Insight

Avoiding the Pitfalls of Comparative Advertising

Comparative Advertising laws differ from country to country. It's best to know what is and isn't allowed in your country. Here is some advice on what to avoid when using comparative advertising in Australia.

RF

Richard Flitcroft

August 2, 2015 12:00 AM

Businesses who regularly use comparative advertising to get a leg up on their competitors and who want to avoid being hauled in front of the Federal Court for falling foul of the Competition and Consumer Act 2010 (CCA) would do well to have regard to the simple lessons that can be learned from the Federal Court decision of Samsung Electronics Australia Pty Limited v LG Electronics Australia Pty Limited[1] (Samsung v LG).

In Samsung v LG, Nicholas J was required to consider whether certain representations made by LG were misleading or deceptive or false or misleading in contravention of sections 18 and 29(1)(a) of Schedule 2 to the CCA, the Australian Consumer Law (ACL).

The representations that were the subject of the proceedings were made to members of the Australian public in respect of LG’s Cinema 3D television.

LG’s Cinema 3D television range was launched in April 2011 approximately a year after the first 3D televisions were released on to the Australian market. The advertisements the subject of the proceedings were humorous and were a parody of ‘scientific’ tests conducted on the two different forms of technology utilised by, on the one hand, LG and on the other, conventional 3D televisions by other competitors such as Samsung.

Importantly, the Court found the use of parody and humour in the advertisements meant that ordinary and reasonable consumers would not construe the advertisements literally. Accordingly the Court found that the vast majority of representations made by LG were not misleading or deceptive or false or misleading.

For the representations that did fall foul of the CCA, these were found to be misleading or deceptive on the basis that they were unqualified representations as to certain comparative facts between the two different types of technology.

KEY TAKEAWAYS

Businesses who regularly utilise comparative advertising should:

a. consider the use of humour and parody in the representations they make in order to make a point about differences between their product and that of their competitor in an entertaining and catchy way.

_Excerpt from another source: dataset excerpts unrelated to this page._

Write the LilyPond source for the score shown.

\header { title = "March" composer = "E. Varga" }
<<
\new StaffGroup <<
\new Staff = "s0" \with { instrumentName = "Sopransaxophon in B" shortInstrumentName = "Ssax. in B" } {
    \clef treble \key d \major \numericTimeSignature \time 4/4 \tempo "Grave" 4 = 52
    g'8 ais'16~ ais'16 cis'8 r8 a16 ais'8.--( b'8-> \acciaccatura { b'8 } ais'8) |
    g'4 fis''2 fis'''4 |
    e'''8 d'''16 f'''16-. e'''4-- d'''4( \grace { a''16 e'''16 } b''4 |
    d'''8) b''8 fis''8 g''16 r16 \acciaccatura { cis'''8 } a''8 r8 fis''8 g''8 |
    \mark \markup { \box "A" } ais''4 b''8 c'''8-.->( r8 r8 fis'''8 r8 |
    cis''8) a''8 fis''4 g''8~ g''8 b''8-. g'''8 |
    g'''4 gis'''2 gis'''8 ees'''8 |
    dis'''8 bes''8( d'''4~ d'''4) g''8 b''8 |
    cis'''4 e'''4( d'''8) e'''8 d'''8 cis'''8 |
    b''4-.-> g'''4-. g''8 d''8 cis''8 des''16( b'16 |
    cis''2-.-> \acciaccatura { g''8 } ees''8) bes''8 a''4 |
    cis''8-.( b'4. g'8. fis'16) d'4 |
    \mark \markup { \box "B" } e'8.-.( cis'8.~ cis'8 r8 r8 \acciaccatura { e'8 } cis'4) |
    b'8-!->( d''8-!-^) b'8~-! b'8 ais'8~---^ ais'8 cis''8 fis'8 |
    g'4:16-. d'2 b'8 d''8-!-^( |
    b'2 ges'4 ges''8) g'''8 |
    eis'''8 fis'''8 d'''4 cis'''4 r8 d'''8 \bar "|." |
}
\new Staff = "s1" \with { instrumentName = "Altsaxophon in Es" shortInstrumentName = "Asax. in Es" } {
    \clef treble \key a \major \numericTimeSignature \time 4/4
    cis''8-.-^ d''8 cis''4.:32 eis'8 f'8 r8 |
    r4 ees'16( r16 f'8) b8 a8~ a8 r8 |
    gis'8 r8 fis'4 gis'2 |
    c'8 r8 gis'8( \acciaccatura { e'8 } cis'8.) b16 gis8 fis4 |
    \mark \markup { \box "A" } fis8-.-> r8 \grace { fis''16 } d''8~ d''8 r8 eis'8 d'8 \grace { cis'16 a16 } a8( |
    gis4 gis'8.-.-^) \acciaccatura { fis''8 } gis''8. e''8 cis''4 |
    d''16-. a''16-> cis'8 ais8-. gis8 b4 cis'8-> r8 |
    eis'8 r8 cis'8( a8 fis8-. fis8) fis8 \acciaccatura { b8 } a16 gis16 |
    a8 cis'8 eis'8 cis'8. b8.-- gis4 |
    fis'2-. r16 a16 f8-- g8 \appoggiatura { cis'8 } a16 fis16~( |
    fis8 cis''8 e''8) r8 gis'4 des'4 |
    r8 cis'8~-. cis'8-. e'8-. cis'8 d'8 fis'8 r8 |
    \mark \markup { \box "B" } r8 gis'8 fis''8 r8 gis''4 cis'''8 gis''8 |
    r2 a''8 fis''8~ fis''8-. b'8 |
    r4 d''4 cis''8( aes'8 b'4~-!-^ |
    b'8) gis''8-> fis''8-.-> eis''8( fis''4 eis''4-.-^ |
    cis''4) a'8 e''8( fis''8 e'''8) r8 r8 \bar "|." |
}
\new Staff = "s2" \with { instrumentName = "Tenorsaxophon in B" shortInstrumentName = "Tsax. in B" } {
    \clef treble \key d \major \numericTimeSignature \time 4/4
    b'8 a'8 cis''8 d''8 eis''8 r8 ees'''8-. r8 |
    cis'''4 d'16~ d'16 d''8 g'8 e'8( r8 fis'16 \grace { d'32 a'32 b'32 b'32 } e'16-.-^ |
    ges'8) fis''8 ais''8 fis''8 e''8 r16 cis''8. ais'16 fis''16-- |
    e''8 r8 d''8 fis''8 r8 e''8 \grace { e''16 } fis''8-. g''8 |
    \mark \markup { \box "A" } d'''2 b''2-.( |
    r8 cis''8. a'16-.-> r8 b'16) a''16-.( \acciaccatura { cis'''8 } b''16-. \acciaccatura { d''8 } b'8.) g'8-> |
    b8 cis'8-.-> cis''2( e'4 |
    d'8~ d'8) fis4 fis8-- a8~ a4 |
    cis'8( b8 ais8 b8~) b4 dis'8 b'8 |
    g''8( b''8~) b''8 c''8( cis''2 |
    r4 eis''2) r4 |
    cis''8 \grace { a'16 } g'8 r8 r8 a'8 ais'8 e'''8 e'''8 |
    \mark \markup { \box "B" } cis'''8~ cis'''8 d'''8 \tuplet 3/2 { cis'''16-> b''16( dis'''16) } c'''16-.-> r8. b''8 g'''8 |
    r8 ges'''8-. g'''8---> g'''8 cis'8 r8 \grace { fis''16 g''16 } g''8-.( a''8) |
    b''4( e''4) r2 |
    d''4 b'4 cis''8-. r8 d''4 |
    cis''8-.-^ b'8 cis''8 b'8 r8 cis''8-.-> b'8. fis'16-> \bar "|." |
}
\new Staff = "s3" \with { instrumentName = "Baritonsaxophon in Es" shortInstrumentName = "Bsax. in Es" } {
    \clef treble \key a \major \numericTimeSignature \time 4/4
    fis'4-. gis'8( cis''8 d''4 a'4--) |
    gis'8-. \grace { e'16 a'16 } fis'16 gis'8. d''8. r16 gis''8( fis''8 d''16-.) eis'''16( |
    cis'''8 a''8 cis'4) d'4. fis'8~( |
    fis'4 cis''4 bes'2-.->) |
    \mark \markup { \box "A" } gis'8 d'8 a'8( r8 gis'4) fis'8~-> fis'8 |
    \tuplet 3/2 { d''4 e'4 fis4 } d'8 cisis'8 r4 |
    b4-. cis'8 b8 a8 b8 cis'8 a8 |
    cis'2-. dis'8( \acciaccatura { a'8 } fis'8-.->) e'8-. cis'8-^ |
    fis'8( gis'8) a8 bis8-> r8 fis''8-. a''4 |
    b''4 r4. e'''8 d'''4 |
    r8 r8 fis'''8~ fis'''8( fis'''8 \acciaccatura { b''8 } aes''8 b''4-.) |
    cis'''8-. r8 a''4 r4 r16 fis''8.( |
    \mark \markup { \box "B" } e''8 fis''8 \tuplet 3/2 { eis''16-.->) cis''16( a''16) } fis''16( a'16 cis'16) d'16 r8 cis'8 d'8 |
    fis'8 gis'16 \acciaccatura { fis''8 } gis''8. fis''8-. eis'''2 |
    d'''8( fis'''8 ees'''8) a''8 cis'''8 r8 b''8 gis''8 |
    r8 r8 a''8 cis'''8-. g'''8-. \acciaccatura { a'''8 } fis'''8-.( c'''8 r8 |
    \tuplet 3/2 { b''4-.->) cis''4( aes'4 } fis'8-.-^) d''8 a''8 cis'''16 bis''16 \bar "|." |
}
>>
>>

Comparative advertising is a powerful tool for businesses who keep in mind the impact that such advertising will have on the ordinary and reasonable viewer;

b. consider the scope of potential representations that are being made, the audience to whom it is conveyed and the likely impact that the representations will have on the ordinary and reasonable consumer. In considering Samsung’s submissions in relation to a particular type of television commercial, the Court observed that Samsung’s evidence in support was the result of ‘over-analysis’ which identified multiple messages not actually conveyed to the ordinary and reasonable viewer[2]; and

c. have regard to the accuracy of the representations that are being made including, to the extent that they are only partially correct, the degree to which the draft advertisements can be qualified so as not to be misleading or likely to mislead. Sometimes a “qualification” or footnote can correct any overriding misleading first impression – however, don’t hang your hat on a qualification or footnote to inoculate an otherwise misleading headline statement.

SURVEY EVIDENCE

In any subsequent litigation process, considerations about the use and development of survey evidence may arise. If a party commissions a survey to provide evidence to rebut allegations that representations are misleading or deceptive, it should be done in the knowledge that any pilot surveys and market research undertaken in designing that survey may not be privileged and may have to be shared.

Whilst the Federal Court practice note on survey evidence does not require pilot surveys to be handed over, it is usual practice in the United Kingdom for a party to produce them.

Justice Nicholas noted in passing that, where the form of survey evidence relied upon is in dispute, it seemed appropriate that, as in the United Kingdom, the party wishing to rely on the survey should produce any pilot study that was conducted by the party for the purpose of designing or testing the questionnaire.

Accordingly, businesses who commission pilot surveys should keep in mind that the pilot surveys may be requested and required to be produced to the court for the purpose of testing the veracity of surveys relied upon later and in the course of proceedings for misleading or deceptive conduct.